Actividad A
Reescribe el pasaje del texto sobre la expedición al eclipse que comienza en "El regreso a" y llega hasta "cumpliera su objetivo.", cambiando "Sudamérica" por "América del Sur".
Actividad B
Según el texto sobre la expedición al eclipse, ¿por qué pagó tasas aduaneras la expedición del Observatorio Nacional de Argentina al dejar sus instrumentos?
Actividad C
Retoma el texto sobre la expedición al eclipse a partir de su última oración y continúalo.

Fragmento mostrado
※ ※ ※
Ni los llegados de Argentina ni los de Inglaterra ni los de Rusia (la expedición alemana había sido intervenida mucho antes, por motivos de la guerra) alcanzaron a tomar las imágenes y mediciones que ambicionaban. Por supuesto, igual hicieron las fotografías, pero sin lograr resultados significativos. Así como fue imposible en Brasil, lo fue en Crimea dos años después. En el informe científico Perrine detalla todo lo que pretendían captar y aquello que solamente obtuvieron. Un día tras otro, revelaron y analizaron, contrastaron y debatieron. Al final el director afirma: “Es posible, pero de ninguna manera seguro, que, en alguna manera todavía desconocida, se puedan sacar de estas fotografías algunas informaciones de mucho valor”.
El regreso a casa estuvo marcado por una anécdota que ocupa solo un párrafo de un par de líneas en el informe: en vez de hacer el camino de vuelta con los instrumentos, la expedición del Observatorio Nacional de Argentina optó por dejarlos y abonaron exclusivamente las tasas aduaneras por la madera con que estaban hechas. Perrine y Mulvey volvieron a Sudamérica por rutas más largas y complejas a raíz de la guerra europea. La última sección del informe lleva el subtítulo de “Reconocimientos” y ofrece un horizonte de gratitudes con nombres de personas e instituciones que hicieron lo posible porque la misión cumpliera su objetivo.
Las fuentes librescas y audiovisuales en torno a la vida de Einstein subrayan que los argentinos, que no eran argentinos sino estadounidenses, no lograron la medición que hacía falta para la teoría especial de la relatividad, y que felizmente fue así. Había un error en los números que trabajó el físico más célebre del siglo xx, un dato que habría conllevado un resultado equivocado con los resultados del eclipse. Sería años después, cuando ya estaba formulada la teoría general de la relatividad además de la especial, que un matemático sin mayores afectos por Einstein hizo la corrección del cálculo y, por ende, una ulterior recogida de datos astronómicos aportó suficiente información para dar sustento a sus ecuaciones.
※ ※ ※
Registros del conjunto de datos

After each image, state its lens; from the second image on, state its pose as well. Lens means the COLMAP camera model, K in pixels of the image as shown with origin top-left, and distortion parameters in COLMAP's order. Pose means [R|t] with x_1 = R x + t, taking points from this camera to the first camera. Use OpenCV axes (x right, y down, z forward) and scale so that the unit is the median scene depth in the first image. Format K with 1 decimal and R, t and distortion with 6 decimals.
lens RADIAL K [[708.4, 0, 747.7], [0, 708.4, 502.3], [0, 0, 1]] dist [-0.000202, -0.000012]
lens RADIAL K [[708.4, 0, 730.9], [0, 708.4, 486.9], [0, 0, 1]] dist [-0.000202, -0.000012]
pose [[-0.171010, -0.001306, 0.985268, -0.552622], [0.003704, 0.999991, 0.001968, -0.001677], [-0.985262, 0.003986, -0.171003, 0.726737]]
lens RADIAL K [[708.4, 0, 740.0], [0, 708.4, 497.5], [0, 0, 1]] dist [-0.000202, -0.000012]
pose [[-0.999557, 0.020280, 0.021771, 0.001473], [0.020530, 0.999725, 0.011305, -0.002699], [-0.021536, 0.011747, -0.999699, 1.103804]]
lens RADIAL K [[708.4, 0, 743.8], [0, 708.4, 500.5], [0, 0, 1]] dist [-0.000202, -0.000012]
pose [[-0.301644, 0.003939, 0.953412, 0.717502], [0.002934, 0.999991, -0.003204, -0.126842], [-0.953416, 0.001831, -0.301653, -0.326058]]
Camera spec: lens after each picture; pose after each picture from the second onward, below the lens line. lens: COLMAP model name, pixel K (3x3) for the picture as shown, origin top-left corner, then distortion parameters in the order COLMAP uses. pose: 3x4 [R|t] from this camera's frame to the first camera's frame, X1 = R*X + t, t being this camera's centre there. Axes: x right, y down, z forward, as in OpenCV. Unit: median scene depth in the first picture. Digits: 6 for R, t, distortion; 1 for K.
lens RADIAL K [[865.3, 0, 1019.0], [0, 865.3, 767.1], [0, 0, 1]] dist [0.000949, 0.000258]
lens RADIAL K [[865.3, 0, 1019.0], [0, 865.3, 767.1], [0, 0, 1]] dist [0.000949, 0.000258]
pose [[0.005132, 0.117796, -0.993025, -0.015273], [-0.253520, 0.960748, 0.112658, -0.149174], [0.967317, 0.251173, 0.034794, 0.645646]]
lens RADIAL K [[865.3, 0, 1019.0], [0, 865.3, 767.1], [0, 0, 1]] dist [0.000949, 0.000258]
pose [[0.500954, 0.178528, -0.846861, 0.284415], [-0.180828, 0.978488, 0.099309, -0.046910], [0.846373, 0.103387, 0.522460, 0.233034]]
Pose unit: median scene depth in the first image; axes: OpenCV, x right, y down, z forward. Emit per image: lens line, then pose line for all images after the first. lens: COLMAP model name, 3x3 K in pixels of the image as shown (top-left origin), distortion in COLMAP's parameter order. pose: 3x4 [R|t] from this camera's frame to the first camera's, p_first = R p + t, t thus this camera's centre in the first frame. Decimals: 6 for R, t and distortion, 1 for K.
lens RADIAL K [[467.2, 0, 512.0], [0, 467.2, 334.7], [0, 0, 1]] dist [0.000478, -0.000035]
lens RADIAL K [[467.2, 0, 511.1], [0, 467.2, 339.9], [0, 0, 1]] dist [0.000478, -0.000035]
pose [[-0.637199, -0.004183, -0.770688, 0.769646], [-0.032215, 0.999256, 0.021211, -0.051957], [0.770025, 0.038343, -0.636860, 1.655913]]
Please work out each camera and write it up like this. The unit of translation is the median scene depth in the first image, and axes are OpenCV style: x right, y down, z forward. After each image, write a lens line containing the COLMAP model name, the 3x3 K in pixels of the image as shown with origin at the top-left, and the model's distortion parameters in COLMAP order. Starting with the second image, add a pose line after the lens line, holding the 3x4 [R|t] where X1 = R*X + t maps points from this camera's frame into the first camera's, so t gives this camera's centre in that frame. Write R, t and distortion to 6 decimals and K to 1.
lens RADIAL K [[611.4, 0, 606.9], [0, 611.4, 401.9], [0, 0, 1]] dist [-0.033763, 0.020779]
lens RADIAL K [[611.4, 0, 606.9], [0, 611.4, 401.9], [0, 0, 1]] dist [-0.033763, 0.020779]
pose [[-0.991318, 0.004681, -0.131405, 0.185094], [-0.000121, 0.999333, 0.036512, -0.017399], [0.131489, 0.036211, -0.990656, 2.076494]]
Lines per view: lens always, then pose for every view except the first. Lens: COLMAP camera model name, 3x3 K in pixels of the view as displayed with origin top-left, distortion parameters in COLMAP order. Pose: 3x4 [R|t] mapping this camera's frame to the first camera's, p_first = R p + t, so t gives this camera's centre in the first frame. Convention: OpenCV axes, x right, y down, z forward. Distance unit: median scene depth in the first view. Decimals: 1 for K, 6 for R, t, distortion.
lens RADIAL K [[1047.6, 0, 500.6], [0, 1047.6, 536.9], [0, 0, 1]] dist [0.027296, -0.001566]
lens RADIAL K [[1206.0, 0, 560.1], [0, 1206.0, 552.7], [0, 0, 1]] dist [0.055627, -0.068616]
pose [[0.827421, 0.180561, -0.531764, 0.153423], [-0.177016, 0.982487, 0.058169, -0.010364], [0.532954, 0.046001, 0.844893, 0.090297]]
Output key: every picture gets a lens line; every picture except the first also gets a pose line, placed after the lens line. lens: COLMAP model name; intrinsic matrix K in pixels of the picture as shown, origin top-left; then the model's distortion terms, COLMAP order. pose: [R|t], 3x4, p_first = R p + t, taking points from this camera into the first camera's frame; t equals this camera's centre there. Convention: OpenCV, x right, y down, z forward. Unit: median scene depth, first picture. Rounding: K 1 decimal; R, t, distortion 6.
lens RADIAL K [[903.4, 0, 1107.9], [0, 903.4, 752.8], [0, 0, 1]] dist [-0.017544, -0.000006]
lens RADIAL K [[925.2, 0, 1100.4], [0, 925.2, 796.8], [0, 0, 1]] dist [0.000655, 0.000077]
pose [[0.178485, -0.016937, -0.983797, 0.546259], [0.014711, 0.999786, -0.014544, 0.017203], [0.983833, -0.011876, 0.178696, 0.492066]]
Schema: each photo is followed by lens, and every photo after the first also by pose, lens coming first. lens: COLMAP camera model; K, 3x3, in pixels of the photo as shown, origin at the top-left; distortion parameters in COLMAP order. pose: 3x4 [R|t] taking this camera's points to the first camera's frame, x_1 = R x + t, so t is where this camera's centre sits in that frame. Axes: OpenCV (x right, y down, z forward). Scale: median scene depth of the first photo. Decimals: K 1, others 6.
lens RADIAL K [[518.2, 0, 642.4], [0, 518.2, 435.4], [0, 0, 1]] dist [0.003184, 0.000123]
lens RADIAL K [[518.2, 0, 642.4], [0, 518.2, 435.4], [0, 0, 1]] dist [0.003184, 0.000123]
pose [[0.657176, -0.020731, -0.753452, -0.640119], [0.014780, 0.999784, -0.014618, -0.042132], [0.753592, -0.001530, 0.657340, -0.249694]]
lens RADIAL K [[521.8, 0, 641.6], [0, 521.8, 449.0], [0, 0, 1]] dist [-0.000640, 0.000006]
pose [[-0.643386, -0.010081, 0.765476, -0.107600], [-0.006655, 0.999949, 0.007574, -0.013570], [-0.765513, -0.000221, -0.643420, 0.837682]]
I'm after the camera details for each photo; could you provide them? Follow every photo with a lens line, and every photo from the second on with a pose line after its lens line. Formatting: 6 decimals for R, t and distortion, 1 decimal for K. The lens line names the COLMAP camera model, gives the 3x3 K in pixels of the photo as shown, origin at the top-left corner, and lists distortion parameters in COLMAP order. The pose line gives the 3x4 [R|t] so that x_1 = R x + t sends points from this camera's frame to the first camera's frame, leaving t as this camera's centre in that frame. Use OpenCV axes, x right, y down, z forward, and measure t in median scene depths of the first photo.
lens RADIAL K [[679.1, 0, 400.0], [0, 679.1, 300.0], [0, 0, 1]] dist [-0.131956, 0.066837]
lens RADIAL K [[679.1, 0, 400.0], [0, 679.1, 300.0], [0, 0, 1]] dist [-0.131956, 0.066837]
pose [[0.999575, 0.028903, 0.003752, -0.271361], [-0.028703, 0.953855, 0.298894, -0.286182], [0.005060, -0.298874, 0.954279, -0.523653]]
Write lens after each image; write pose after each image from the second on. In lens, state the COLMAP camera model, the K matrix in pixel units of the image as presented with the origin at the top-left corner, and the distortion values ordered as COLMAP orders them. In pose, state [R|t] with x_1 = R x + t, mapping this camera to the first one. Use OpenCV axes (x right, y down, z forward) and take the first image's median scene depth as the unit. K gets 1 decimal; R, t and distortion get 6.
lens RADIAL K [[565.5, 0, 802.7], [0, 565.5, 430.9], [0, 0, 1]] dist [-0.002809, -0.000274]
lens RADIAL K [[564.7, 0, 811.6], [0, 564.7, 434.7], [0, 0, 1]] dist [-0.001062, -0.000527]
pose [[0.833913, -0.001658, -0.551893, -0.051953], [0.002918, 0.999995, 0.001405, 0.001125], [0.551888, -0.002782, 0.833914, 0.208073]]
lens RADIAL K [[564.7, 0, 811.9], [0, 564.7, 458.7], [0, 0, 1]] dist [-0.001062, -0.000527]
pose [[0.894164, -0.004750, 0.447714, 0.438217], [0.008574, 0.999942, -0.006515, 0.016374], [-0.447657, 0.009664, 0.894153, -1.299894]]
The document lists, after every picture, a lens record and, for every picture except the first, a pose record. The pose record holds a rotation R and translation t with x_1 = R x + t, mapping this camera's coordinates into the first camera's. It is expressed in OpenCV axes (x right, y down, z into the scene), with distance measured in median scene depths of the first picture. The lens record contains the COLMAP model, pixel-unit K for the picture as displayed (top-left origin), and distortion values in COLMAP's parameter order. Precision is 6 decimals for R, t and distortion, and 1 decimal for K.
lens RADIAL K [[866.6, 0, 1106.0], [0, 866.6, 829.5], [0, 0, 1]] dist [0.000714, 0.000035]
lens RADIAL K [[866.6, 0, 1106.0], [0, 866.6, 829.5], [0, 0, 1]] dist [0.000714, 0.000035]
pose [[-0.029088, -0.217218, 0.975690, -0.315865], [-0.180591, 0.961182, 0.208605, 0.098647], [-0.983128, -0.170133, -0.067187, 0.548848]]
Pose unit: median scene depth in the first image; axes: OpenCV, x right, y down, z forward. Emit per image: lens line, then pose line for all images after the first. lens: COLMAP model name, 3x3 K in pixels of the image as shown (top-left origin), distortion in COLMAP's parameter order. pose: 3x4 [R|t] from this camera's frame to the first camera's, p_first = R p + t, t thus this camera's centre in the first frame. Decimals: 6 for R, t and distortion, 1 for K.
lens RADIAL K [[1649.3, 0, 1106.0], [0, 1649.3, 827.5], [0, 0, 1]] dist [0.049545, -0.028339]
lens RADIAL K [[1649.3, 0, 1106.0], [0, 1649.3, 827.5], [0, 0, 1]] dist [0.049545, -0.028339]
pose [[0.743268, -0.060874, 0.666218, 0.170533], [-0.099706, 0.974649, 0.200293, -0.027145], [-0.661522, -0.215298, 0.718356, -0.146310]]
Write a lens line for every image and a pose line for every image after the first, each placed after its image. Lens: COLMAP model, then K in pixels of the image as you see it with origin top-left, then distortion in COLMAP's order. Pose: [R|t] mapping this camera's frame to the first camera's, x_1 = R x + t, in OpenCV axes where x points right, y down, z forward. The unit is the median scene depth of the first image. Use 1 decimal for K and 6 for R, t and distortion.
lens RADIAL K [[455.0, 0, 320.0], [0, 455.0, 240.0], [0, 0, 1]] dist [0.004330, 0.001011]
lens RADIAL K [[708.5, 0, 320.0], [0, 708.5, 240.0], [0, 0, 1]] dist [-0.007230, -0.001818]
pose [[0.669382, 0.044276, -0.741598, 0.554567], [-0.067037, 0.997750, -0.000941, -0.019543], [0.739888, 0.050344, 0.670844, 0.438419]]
※ ※ ※
Respuesta esperada A
El regreso a casa estuvo marcado por una anécdota que ocupa solo un párrafo de un par de líneas en el informe: en vez de hacer el camino de vuelta con los instrumentos, la expedición del Observatorio Nacional de Argentina optó por dejarlos y abonaron exclusivamente las tasas aduaneras por la madera con que estaban hechas. Perrine y Mulvey volvieron a América del Sur por rutas más largas y complejas a raíz de la guerra europea. La última sección del informe lleva el subtítulo de “Reconocimientos” y ofrece un horizonte de gratitudes con nombres de personas e instituciones que hicieron lo posible porque la misión cumpliera su objetivo.

Respuesta esperada B
Por la madera con que estaban hechos los instrumentos.

Respuesta esperada C
Fueron dos expediciones para conseguir un objetivo que, de haber sido alcanzado, habría llevado las expectativas científicas a un traspié. No es cosa menor; sin embargo, puede que lo sea frente a la experiencia mayúscula de mirar el cielo para buscar una respuesta en lo infinito. Es lo que hicieron Perrine y Mulvey, y tantísimos seres humanos antes y después que ellos. Antes de abandonar Córdoba en la breve visita que hice a finales de noviembre de 2019, le pregunté al director del observatorio cuál había sido la jornada más hermosa de su labor ante un telescopio. Le consultaba sobre su trabajo, pero también sobre la emoción y sensibilidad que implica el desempeño de sus labores. Después de sonreírme y describir la manera en que se utiliza un aparato de tal magnitud, evocó una madrugada muy antigua en que contempló la vía láctea más nítida y lírica de su vida. Todo lo que yo podía recordar de la vía láctea en registros documentales y películas, todos los colores y las formas que animan en mi memoria visual e imaginación, todo ello apareció ante sus ojos. Estaba solo, me dijo, y en soledad experimentó la belleza interminable del cosmos.
Juan Manuel Chávez es un escritor, investigador y docente peruano, director del Grado en Comunicación de la Universidad del Atlántico Medio, en Islas Canarias, España.